Lo chef executive del ristorante Asola | Cucina sartoriale: dobbiamo nutrirci con quello che la terra è in grado di dare in ogni periodo dell’anno. La cucina italiana? Vive ancora di stereotipi
di Fabiano Guatteri
Matteo Torretta è lo chef executive del ristorante Asola | Cucina sartoriale, al nono piano del Brian&Barry Building di Piazza San Babila a Milano. Precedentemente ha lavorato con numerosi cuochi molto reputati quali Marchesi, Perbellini, Cracco. E’ conosciuto per essere stato lo chef che ha “ringiovanito” la cucina del Savini.
Può dare una definizione della sua cucina?
Riconoscibile e soprattutto stagionale.
Il tema dell’Expo “nutrire il pianeta” ha visto una risposta da parte dei cuochi che hanno preso iniziative sia all’interno della struttura fieristica aderendo a varie iniziative quali Identità Expo, Eataly… sia fuori fiera con iniziative a esso ispirate. Ritiene che la ristorazione abbia da dire e da dare in merito alla tematica che anima Expo?
Sì, ognuno di noi chef deve portare avanti questo messaggio, esserne ambasciatore per primo. La cosa importante che dobbiamo imparare da Expo è il rispetto della stagionalità e lavorare per diminuire gli sprechi. Dobbiamo nutrirci con quello che la terra è in grado di dare in ogni periodo dell’anno. Io trovo assurdo che a dicembre si vogliano mangiare le fragole e ci si sorprenda del loro costo e del fatto che non siano buone. Dobbiamo combattere questo tipo di atteggiamento alimentare, ritrovare le origini in cui l’uomo era in sinergia con la terra.
In che modo ha partecipato all’Expo, qual è il suo contributo all’evento?
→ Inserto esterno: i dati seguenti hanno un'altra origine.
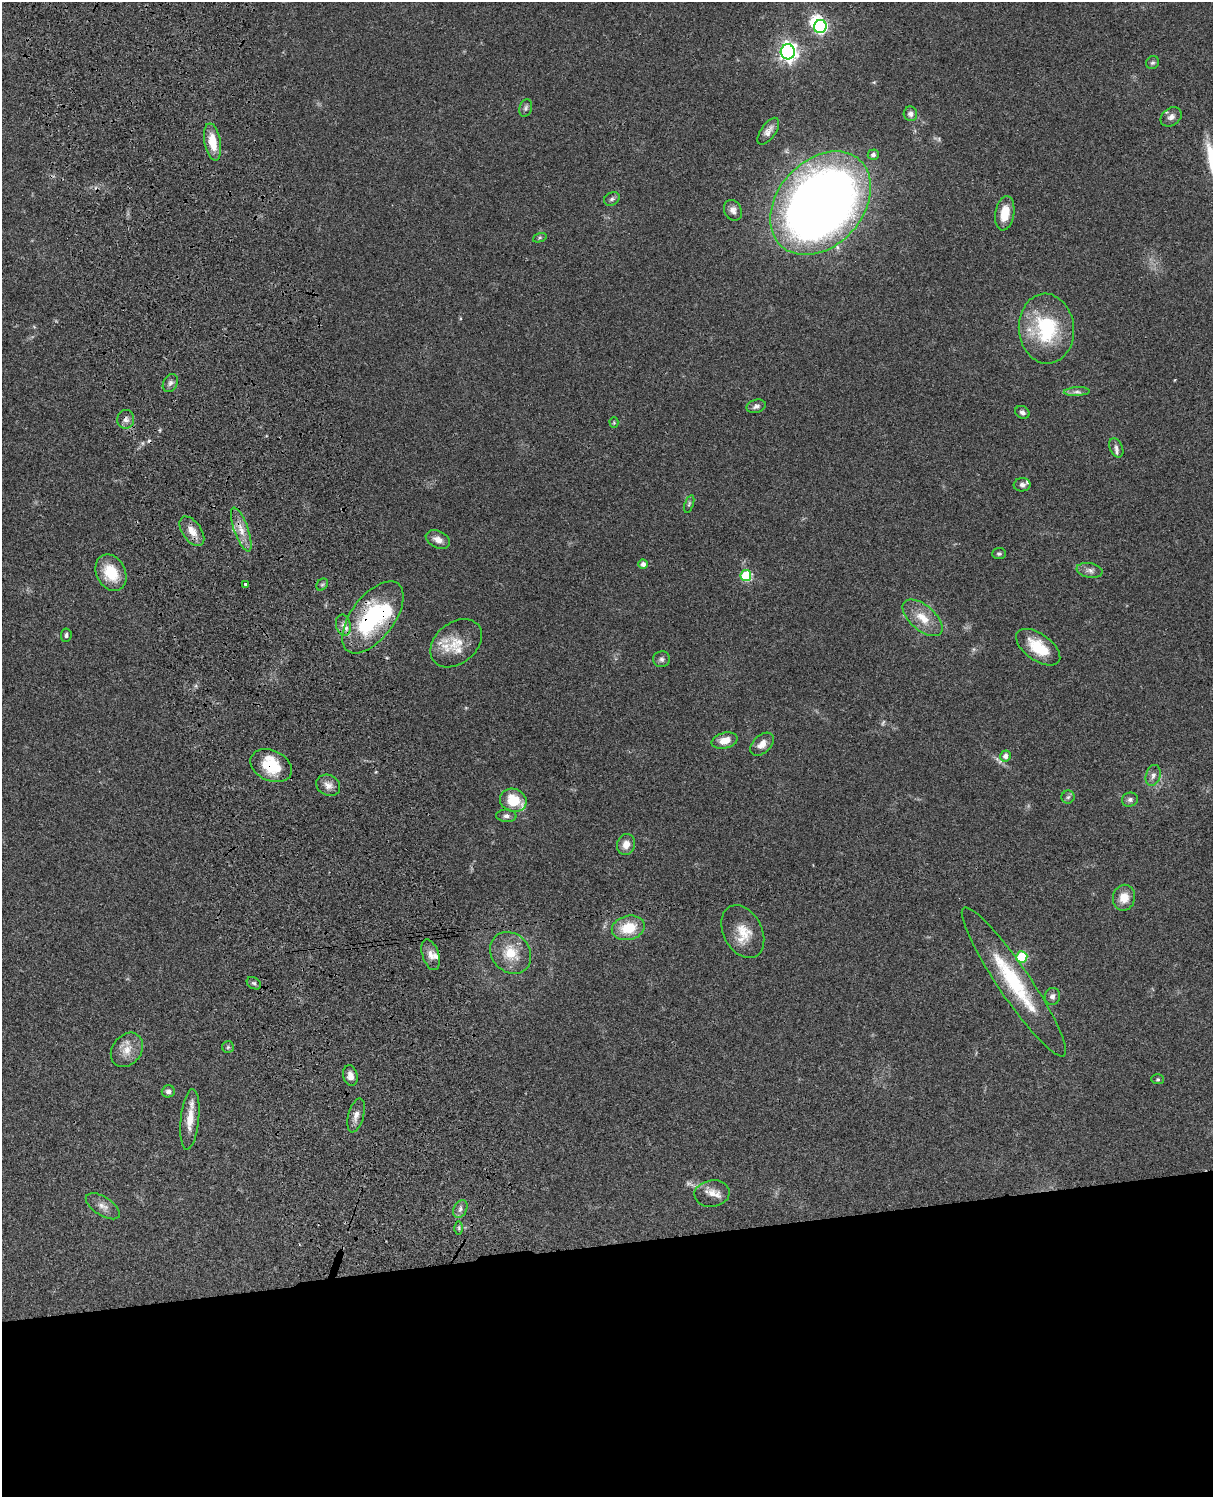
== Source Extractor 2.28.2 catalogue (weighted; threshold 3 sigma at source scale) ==
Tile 11 of 4 x 3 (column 3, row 3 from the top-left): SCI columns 2545-3755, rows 276-1770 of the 5086 x 4923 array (HDU 1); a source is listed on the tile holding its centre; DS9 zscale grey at full resolution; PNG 1215 x 1499 px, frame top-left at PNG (2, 2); each listed source drawn as its Kron ellipse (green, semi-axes under 4 px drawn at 4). Shown black and unused: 17% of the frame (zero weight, under 3 of 4 exposures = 6% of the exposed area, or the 3 px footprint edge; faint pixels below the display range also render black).
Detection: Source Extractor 2.28.2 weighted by HDU 2 'WHT'; one run over the whole footprint, this tile lists its part. Background 0.0761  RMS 0.0059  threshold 0.0264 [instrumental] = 3 sigma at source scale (4.5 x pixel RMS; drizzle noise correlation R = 1.50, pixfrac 1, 0.05/0.05 arcsec/px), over >= 5 px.
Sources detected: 84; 2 too faint to see at this stretch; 2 inside a brighter object's white glare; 1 cosmic-ray / hot-pixel residue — neither listed nor drawn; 7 inside a brighter listed object's ellipse — not listed separately; the other 72 listed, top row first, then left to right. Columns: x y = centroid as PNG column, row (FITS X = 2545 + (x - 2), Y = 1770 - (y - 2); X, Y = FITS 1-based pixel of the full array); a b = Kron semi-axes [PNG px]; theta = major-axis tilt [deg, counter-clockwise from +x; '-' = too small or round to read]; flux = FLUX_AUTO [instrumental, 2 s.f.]
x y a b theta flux
820 26 6 6 - 100
788 52 7 7 - 280
1152 63 7 6 - 1.2
526 108 9 6 71 1.6
910 114 7 7 - 2.3
1171 117 11 8 36 2.9
768 131 15 7 55 3.6
213 142 19 8 -80 11
873 155 5 5 - 1.8
612 199 8 6 30 1.6
821 203 58 42 48 680
733 210 11 8 -63 2.9
1005 213 17 9 81 11
540 238 7 4 20 0.84
1046 329 35 27 -85 46
170 383 10 7 61 2
1077 392 13 4 3 2.2
756 406 10 6 14 1.9
1022 412 7 6 - 2.1
126 419 9 8 - 2.8
614 423 5 4 - 0.66
1116 448 10 6 -65 2
1022 485 8 6 4 1.9
689 504 9 4 71 1
241 530 23 7 -70 7
192 531 17 9 -54 6.8
438 540 13 8 -25 4.7
999 554 7 5 2 1.2
643 564 4 4 - 2.4
1090 570 13 7 -10 3.2
111 573 19 14 -63 17
746 576 5 5 - 37
245 584 3 3 - 2.7
322 585 6 5 - 0.98
373 617 42 21 53 66
923 618 24 12 -41 12
343 625 11 7 -78 3.5
66 635 7 5 84 1.3
456 643 29 20 40 14
1038 647 25 13 -36 18
661 659 8 8 - 2
725 741 13 7 14 7.1
762 744 14 9 44 4.7
1006 756 5 5 - 3
271 766 22 15 -24 19
1153 775 11 7 73 2.7
328 785 12 10 -29 4
1068 797 6 6 - 1.3
513 800 13 11 -19 15
1130 800 8 7 - 1.9
506 816 10 6 -2 2.1
626 844 11 9 71 5.4
1124 898 13 11 77 7.9
628 928 17 12 12 17
743 932 28 19 -62 14
511 953 22 19 -48 16
431 955 16 8 -73 4.4
1022 957 5 5 - 33
1014 982 89 16 -56 47
254 983 8 5 -33 1.4
1052 996 8 7 - 2.3
228 1047 6 6 - 1
127 1050 19 14 53 8.1
350 1076 10 7 -76 3.6
1158 1079 6 5 - 0.87
168 1091 6 6 - 2
356 1115 17 7 74 4
190 1119 30 9 84 9.9
712 1193 17 13 8 6.6
103 1206 19 9 -32 4.7
460 1209 9 6 65 2.2
459 1228 6 4 -89 0.95
Overlapping masked pixels (flux is a lower limit): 4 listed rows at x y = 821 203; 126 419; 373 617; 271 766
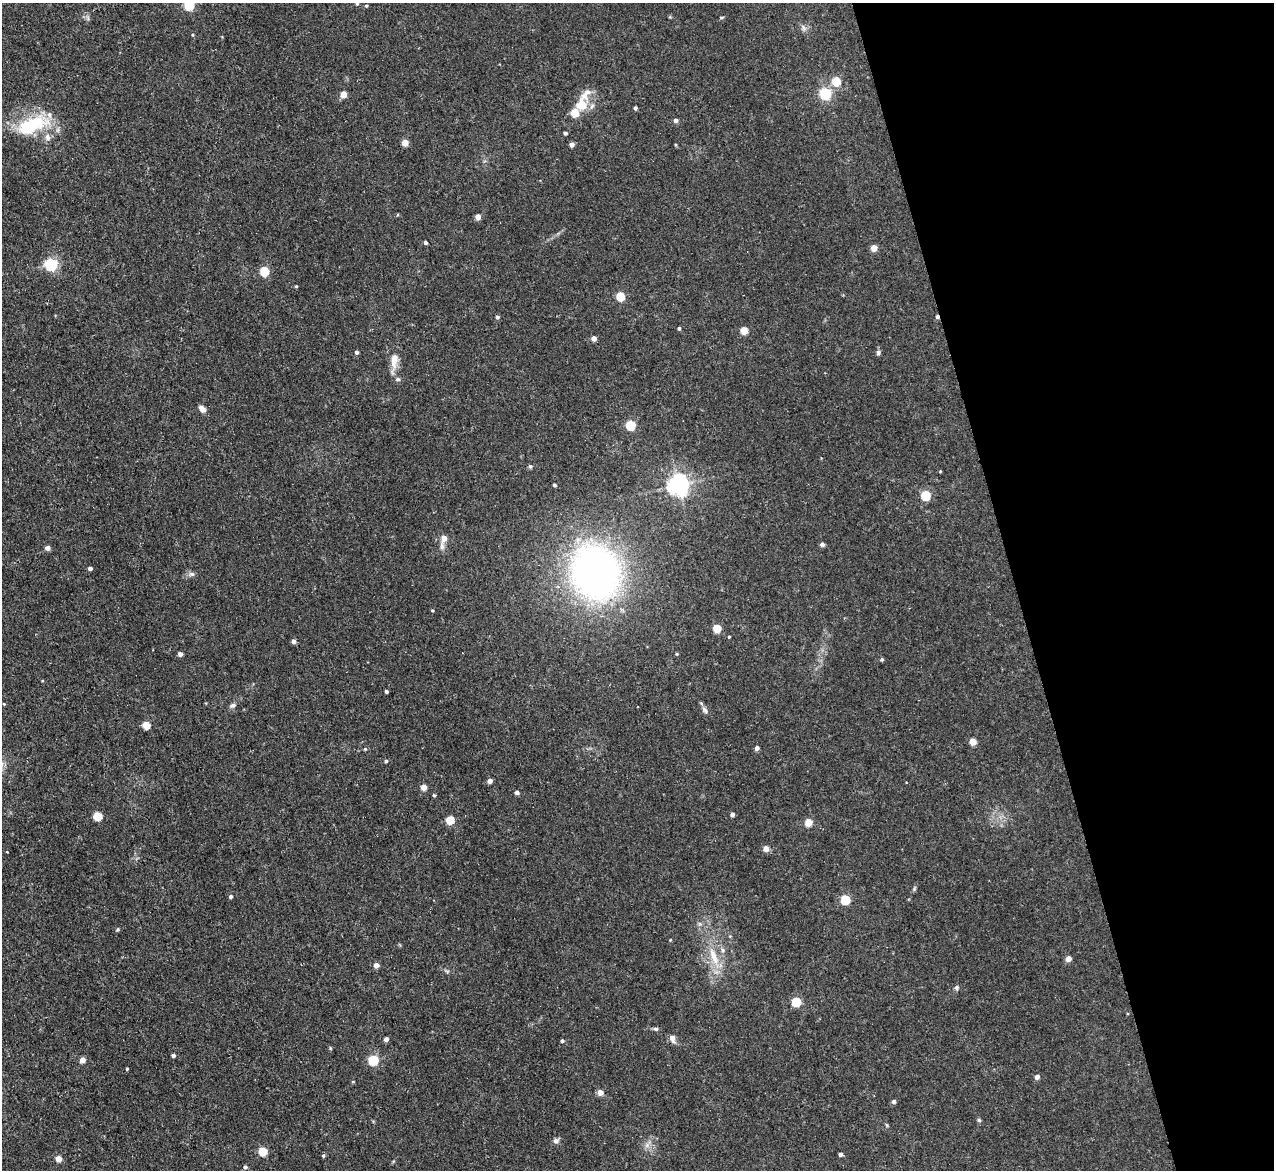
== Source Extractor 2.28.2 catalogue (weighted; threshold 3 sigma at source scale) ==
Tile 12 of 4 x 4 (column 4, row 3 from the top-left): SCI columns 3823-5094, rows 1303-2470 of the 5154 x 5095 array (HDU 1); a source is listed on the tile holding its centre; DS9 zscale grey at full resolution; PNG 1276 x 1172 px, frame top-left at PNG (2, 3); no overlay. Shown black and unused: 20% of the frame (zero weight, under 3 of 5 exposures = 3% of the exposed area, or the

Ho deciso di lavorare con tre chef giapponesi per un evento che parlerà dell’armonia del cibo (e che si terrà da Asola il 9 e 10 luglio). Creeremo una bella sinergia, sperimenteremo e faremo un’esperienza gastro-culturale. Expo è una manifestazione che incita all’apertura verso le altre culture. Il mio sarà un interscambio di cibo.
Ha dedicato un piatto a Expo?
Sì, il Minestrone per Expo. Il minestrone è un piatto storico italiano, normalmente si mangia in inverno. Il mio obiettivo è stato renderlo un piatto estivo, e in piena atmosfera Expo ho deciso di farlo con ingredienti a km zero da coltivazioni biologiche.
Ci sono in questo momento dei fermenti o dei sintomi che possono far presagire come sarà la cucina del prossimo futuro?
A mio parere la cucina del futuro sarà una cucina estremamente globalizzata. Fra non molto tempo le cucine diventeranno sempre più fusion l’una con l’altra fino a diventare un’unica grande cucina mondiale.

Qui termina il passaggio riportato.